=== Data rows ===
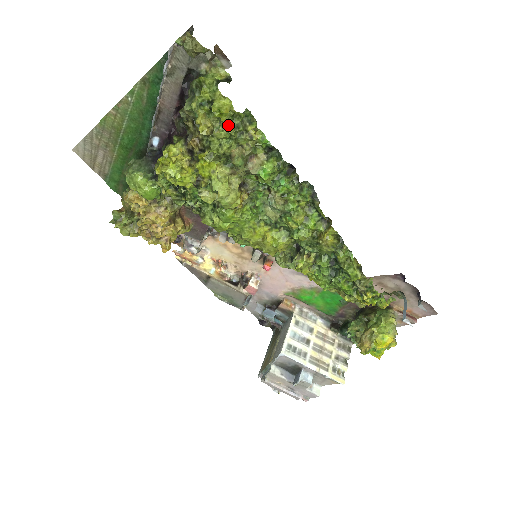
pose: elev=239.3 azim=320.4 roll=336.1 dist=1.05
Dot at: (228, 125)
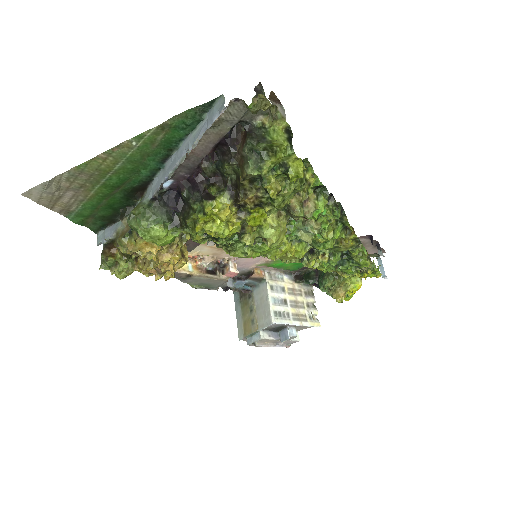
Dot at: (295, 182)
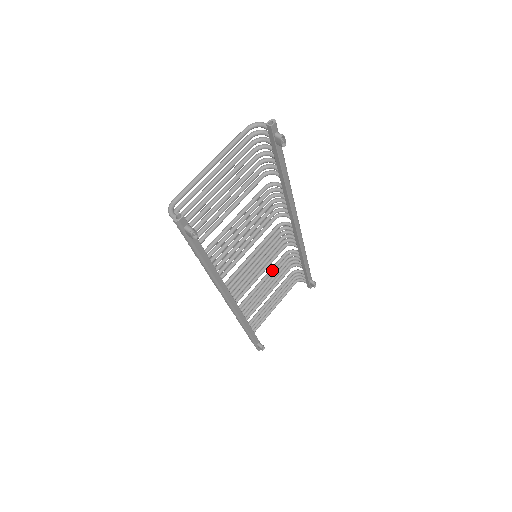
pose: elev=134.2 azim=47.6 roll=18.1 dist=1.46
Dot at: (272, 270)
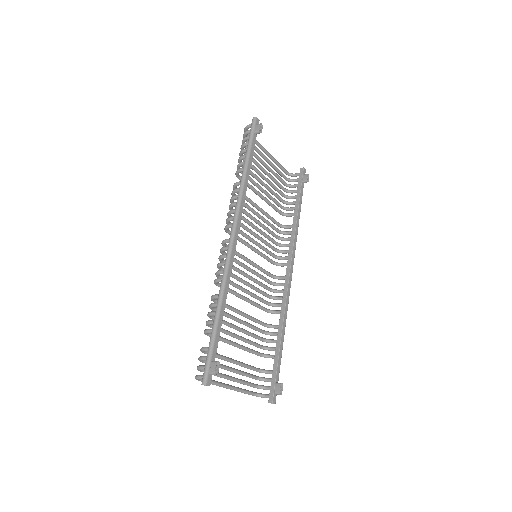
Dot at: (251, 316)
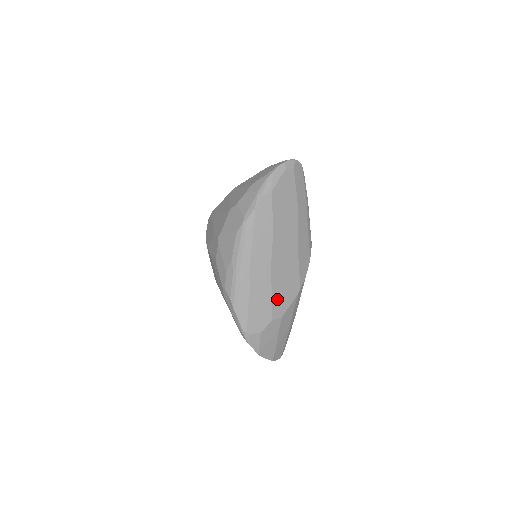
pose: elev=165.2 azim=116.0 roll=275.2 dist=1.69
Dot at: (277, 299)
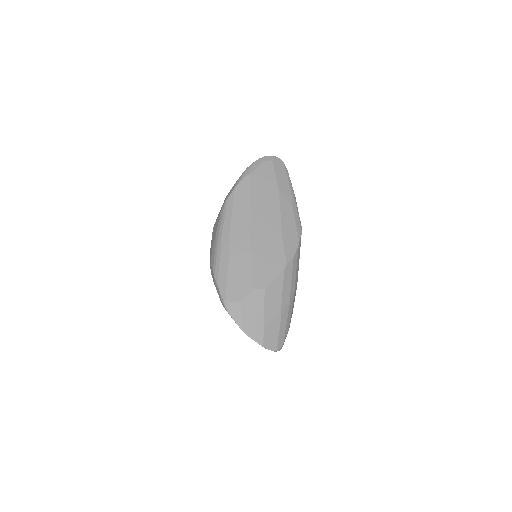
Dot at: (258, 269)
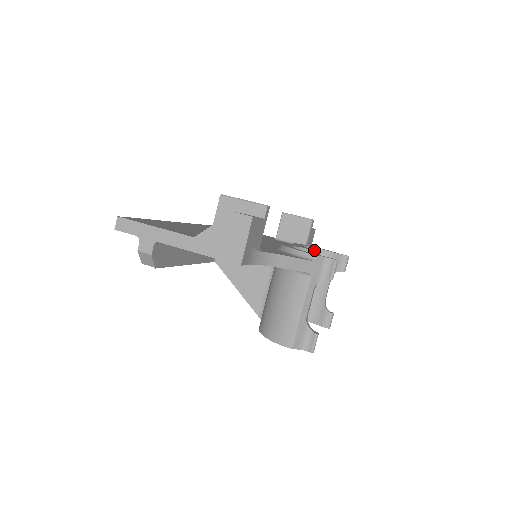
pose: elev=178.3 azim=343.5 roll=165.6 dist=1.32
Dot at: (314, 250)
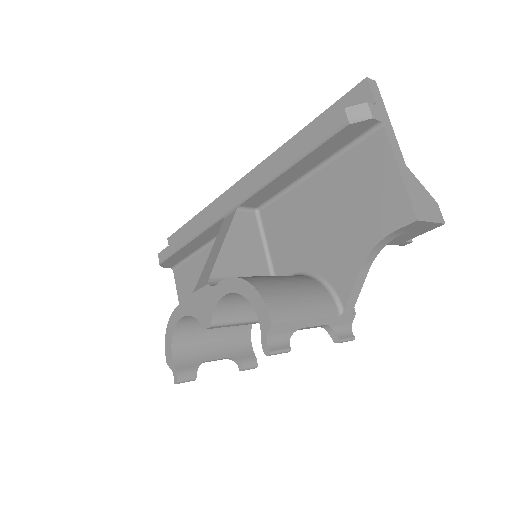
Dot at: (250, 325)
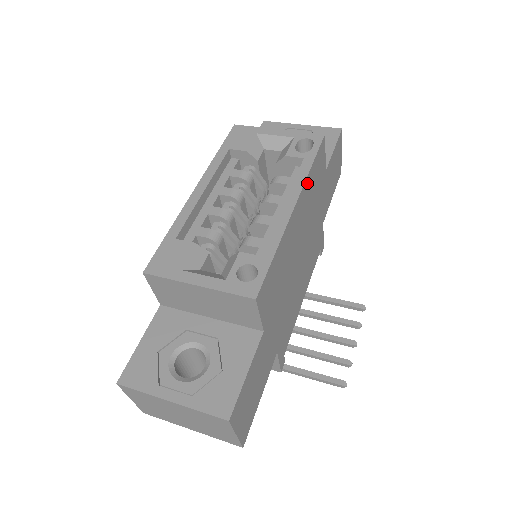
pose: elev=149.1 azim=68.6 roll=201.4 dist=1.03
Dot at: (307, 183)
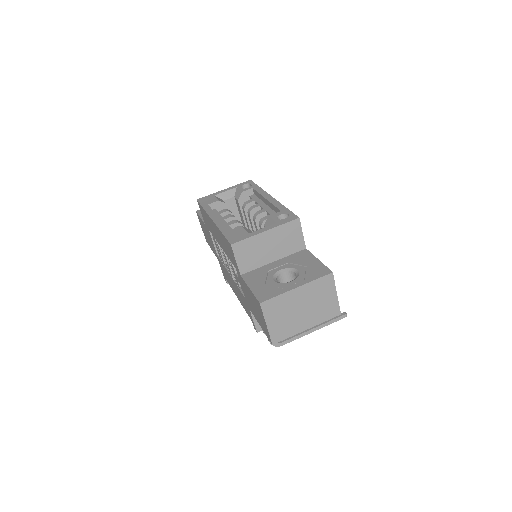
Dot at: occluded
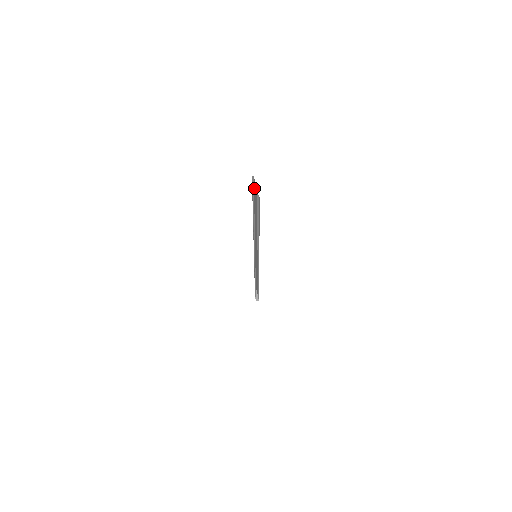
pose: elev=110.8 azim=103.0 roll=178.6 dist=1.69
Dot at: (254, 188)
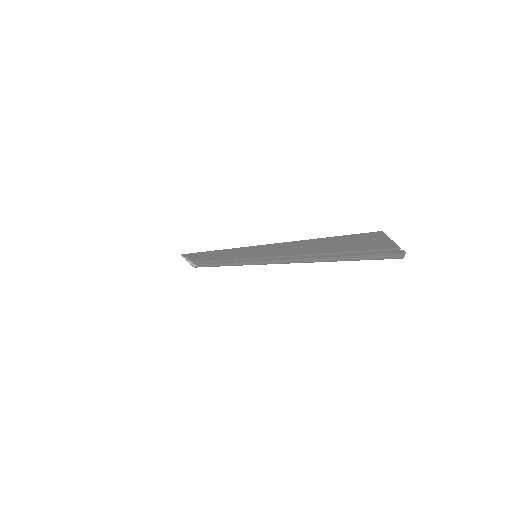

=== Instruction ===
Quote every line of text from the data above word for word, leaving out the pictures.

=== Reply ===
pose: elev=239.3 azim=320.4 roll=336.1 dist=1.05
Dot at: (228, 125)
Dot at: (295, 182)
pose: elev=134.2 azim=47.6 roll=18.1 dist=1.46
Dot at: (272, 270)
Dot at: (251, 316)
pose: elev=165.2 azim=116.0 roll=275.2 dist=1.69
Dot at: (277, 299)
Dot at: (258, 269)
pose: elev=178.3 azim=343.5 roll=165.6 dist=1.32
Dot at: (314, 250)
Dot at: (250, 325)
pose: elev=149.1 azim=68.6 roll=201.4 dist=1.03
Dot at: (307, 183)
Dot at: occluded
pose: elev=110.8 azim=103.0 roll=178.6 dist=1.69
Dot at: (254, 188)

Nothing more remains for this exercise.